Mauvaise foi réthorique

, par Julien Falconnet

"Je ne fais jamais rien pour les autres !"

Un ami me disais un jour quelque chose comme ça. Surpris, car je lui connaissais une certaine générosité, je cherchais à en savoir plus...

Après une longue et complexe discussion, mon ami m’avait démontré que c’était vrai.

Il ne faisait effectivement rien "pour les autres" puisque en réalité, lorsqu’il faisait quelque chose qui faisait plaisir aux autres, cela lui procurait un plaisir empathique. Et que donc c’était ce plaisir empathique qui l’intéressait. Il balayait donc au passage le bien fondé de cadeaux qui ne feraient pas plaisir. Par extension la démonstration fonctionnerait très bien pour la plupart des rapports sociaux : on travaille pour un salaire, on s’investit dans l’associatif par plaisir de se sentir utile, on fait des choix éthiques pour la chaleur douillette d’une bonne conscience, etc...

Cette discussion m’a fait réfléchir pendant longtemps. Et j’ai régulièrement retrouvé un argumentaire proche chez des personnes intelligentes avec un goût pour le non-conformisme.

Mais je me suis aperçu assez rapidement que la conclusion de cette démonstration posait problème. En effet ; la démonstration permet de démontrer que personne ne fait jamais rien pour les autres, qu’il est impossible de faire quelque chose pour les autres.
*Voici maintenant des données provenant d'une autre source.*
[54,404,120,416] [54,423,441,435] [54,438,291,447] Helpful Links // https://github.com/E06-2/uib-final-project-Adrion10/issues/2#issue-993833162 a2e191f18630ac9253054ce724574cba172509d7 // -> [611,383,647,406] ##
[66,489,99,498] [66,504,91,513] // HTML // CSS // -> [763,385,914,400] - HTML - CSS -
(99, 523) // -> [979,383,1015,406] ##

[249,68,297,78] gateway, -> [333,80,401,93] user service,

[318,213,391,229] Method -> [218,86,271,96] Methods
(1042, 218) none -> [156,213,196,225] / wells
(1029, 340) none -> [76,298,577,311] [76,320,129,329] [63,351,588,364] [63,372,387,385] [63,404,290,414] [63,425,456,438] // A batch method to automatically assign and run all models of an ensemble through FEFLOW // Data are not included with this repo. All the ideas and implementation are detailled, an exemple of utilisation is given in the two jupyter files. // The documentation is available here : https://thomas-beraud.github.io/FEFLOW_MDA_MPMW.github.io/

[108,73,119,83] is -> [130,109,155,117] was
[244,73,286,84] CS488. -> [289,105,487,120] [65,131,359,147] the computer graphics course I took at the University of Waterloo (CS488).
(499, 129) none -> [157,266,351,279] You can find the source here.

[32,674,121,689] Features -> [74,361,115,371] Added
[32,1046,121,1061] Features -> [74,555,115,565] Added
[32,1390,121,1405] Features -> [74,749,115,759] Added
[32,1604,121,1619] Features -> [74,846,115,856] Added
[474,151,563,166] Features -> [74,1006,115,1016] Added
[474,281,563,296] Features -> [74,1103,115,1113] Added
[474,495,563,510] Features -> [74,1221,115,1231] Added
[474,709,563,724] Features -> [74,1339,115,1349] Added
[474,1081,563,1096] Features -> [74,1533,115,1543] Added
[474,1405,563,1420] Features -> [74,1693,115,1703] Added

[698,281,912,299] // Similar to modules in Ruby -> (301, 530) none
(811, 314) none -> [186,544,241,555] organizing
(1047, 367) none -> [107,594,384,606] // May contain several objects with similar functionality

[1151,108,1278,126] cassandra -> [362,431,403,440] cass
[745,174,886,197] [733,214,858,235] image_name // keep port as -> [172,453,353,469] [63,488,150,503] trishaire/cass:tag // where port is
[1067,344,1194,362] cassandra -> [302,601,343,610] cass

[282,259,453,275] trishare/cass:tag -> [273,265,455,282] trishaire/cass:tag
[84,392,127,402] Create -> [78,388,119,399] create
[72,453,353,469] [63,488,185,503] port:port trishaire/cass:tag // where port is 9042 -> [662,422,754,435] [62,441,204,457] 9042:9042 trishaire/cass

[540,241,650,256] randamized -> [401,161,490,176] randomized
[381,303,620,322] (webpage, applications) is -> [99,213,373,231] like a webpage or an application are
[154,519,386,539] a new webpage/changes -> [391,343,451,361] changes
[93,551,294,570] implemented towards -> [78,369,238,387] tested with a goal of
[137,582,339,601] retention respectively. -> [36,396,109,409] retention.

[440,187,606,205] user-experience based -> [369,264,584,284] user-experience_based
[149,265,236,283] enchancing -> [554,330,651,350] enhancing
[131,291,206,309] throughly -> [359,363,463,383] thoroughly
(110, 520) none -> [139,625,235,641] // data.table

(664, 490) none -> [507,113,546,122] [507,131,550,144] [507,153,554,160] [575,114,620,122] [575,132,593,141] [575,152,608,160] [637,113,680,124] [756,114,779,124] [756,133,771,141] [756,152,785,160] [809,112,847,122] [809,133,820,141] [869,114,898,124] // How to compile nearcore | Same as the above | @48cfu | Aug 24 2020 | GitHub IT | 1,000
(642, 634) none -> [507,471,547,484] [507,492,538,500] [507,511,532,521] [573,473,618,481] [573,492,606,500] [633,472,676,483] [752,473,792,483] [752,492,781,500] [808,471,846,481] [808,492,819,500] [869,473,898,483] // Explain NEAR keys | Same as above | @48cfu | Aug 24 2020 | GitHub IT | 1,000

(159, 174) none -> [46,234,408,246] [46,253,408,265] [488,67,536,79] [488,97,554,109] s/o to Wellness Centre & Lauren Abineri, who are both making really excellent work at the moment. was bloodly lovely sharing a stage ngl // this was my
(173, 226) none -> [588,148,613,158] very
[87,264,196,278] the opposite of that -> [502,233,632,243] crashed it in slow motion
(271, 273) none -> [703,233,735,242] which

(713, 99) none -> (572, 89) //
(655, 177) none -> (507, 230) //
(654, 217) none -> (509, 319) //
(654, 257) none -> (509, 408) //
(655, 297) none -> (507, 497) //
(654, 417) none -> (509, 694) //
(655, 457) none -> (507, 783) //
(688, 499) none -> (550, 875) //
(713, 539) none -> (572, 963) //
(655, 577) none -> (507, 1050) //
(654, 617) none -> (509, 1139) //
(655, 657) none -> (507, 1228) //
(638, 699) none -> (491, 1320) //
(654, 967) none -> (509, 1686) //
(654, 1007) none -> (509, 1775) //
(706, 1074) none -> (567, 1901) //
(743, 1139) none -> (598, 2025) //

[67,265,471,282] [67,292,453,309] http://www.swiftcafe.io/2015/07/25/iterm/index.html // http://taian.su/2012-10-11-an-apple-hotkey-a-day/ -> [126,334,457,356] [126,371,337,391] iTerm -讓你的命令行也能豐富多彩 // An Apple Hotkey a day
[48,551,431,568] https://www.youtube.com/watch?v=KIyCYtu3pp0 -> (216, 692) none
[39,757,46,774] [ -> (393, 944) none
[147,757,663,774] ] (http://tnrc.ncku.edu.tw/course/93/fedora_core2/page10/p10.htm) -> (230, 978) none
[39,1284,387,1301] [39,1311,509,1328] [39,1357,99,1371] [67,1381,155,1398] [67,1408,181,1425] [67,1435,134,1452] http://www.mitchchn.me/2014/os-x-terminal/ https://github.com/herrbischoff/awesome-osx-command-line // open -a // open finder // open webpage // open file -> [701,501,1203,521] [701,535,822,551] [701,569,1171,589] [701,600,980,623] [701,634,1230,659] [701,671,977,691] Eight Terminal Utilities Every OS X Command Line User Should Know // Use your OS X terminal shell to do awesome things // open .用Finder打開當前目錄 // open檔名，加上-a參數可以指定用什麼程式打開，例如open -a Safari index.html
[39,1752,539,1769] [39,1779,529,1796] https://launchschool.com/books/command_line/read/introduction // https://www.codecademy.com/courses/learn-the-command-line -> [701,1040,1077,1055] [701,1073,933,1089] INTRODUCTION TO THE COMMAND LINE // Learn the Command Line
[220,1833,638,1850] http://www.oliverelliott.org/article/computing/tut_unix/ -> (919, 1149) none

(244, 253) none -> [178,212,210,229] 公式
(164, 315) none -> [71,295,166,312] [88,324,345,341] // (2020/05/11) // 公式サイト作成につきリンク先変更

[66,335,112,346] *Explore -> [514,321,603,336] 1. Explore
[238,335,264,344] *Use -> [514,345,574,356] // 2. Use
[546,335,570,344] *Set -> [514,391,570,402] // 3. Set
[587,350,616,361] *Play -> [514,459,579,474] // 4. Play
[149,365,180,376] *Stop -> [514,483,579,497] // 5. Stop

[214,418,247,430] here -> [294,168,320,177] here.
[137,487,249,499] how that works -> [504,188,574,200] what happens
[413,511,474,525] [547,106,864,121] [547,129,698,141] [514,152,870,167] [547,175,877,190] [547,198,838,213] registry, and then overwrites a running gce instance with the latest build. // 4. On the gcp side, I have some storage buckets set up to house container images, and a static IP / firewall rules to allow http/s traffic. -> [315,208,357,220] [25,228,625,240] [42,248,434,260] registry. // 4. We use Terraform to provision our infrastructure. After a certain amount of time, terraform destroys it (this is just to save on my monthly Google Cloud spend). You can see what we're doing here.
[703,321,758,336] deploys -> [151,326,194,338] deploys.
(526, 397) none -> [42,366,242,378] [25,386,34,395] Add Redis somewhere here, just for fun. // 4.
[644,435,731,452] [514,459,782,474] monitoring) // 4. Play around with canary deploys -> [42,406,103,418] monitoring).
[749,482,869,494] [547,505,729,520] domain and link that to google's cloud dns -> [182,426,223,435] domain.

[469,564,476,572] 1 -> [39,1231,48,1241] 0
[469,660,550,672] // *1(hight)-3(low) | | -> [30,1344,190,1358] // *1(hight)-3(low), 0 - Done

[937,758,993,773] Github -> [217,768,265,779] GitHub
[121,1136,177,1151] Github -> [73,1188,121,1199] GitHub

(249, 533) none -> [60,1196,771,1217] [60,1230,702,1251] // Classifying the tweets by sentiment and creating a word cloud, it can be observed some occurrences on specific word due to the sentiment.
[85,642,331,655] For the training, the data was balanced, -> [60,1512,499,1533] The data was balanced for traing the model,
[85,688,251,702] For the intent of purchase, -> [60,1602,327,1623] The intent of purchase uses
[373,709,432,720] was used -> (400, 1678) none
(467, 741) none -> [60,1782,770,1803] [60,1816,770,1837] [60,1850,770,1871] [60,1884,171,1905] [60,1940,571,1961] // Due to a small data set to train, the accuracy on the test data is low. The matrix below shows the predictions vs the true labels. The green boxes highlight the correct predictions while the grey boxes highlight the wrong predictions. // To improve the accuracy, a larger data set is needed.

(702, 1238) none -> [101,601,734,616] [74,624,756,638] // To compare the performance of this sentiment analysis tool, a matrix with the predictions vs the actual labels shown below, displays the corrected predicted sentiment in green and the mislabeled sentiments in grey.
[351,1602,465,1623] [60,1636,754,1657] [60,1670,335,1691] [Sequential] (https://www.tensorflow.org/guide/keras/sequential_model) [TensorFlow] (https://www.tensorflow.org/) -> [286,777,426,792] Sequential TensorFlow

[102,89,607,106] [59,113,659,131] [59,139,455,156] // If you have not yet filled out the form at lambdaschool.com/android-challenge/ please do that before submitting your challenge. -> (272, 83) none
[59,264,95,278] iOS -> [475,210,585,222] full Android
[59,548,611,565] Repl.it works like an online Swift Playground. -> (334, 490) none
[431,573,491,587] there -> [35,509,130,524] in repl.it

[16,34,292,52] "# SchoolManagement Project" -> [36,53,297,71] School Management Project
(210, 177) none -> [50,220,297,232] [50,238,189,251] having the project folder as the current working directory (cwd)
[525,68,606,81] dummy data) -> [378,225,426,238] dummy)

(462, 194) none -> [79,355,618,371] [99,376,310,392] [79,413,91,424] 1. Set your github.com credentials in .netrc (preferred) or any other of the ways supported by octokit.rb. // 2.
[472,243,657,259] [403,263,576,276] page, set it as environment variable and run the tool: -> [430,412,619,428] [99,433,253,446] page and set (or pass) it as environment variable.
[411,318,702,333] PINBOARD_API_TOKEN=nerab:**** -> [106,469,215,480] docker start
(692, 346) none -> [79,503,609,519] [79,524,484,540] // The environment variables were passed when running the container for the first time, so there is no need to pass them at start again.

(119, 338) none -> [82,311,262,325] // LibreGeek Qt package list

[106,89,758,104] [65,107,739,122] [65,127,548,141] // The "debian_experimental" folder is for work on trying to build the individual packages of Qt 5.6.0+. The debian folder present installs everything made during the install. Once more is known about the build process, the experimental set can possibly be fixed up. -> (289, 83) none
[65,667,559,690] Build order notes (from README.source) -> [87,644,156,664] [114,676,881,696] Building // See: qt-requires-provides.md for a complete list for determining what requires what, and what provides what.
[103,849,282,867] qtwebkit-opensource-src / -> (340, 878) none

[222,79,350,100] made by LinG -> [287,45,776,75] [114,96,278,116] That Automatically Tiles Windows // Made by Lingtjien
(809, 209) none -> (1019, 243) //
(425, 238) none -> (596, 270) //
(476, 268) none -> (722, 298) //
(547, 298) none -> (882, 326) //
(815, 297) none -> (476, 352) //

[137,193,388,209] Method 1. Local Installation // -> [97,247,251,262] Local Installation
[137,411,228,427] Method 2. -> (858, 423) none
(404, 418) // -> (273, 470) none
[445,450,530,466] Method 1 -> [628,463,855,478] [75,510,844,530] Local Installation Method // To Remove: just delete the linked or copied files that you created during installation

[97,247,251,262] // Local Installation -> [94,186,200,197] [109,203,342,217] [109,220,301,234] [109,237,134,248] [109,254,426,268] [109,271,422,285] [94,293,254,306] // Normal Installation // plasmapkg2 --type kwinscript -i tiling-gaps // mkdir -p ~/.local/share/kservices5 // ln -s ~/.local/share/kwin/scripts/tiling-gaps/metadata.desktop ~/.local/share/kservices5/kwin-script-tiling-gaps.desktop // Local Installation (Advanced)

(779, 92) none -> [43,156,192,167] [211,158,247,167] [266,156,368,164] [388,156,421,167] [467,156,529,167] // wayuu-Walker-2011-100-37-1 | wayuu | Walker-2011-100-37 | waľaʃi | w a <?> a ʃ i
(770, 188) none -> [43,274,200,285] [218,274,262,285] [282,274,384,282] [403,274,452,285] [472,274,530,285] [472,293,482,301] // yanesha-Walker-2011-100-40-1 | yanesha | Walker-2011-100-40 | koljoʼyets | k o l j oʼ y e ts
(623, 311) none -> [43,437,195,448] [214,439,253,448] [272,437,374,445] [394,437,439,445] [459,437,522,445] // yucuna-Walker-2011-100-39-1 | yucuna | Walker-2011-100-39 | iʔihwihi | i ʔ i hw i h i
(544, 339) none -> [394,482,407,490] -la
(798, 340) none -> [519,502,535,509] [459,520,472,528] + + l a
On pourrait éventuellement, par hasard, faire quelque chose qui se révèle positif pour les autres, mais ça ne serait pas dans le cadre "pour les autres", avec l’intention que cela implique puisque ce serait par hasard.

Du fait du haut niveau d’abstraction de la démonstration elle vide de sens ce à quoi elle s’oppose.

Puisque "faire quelque chose pour les autres" n’a plus de sens, "ne rien rien faire pour les autres" n’en a pas non plus.

Alors pourquoi le dire ?

Bien sûr, il y a un goût de la belle démonstration. Quand on maîtrise un peu un art, on aime bien que cela serve. Et puis sans doute un goût un peu snob pour réduire à leur inconsistance, les bons sentiments parfois édifiés en carcan moral.

Mais au delà de cela, on participe alors à une forme de mauvaise foi puisque l’on fait croire que l’on dit quelque chose, alors que l’on ne dit rien. C’est ce que je me suis mis à appeler la mauvaise foi rhétorique.

Mauvaise foi, puisque l’on prétend quelque chose alors qu’on sait que c’est faux, on prétend implicitement que ce qu’on dit a un sens alors que cela n’es a pas. Et Rhétorique puisque c’est par la rhétorique qu’on passe d’un sens apparent à pas de sens du tout.

Par extension, je me suis aperçut que la mauvaise fois rhétorique était finalement assez courante, pas si facile à discerner, d’autant que leurs auteurs n’en sont pas toujours conscients. Comme si en se prenant au jeu de la démonstration et de la rhétorique, ils se mettaient à y croire et finissait par s’arrêter avant d’arriver au bout de leur mise en contradiction du langage. Du coup la mauvaise foi n’est pas celle de l’auteur, puisqu’il pense être de bonne foi, mais bien l’écueil d’un outil imparfaitement maîtrisé. En somme une mauvaise foi rhétorique !

Pour finir, je me demande si "faire quelque chose pour les autres" ce n’est pas justement avoir cette sensibilité qui fait qu’on a du plaisir à les voir heureux ?

P.-S.

Merci à l’ami qui m’a fait remarquer il y a longtemps qu’une de mes démonstrations rendait absurde mon postulat.

Merci à l’ami qui m’a permis de le voir chez quelqu’un d’autre et donc d’élaborer cette idée de mauvaise fois rhétorique.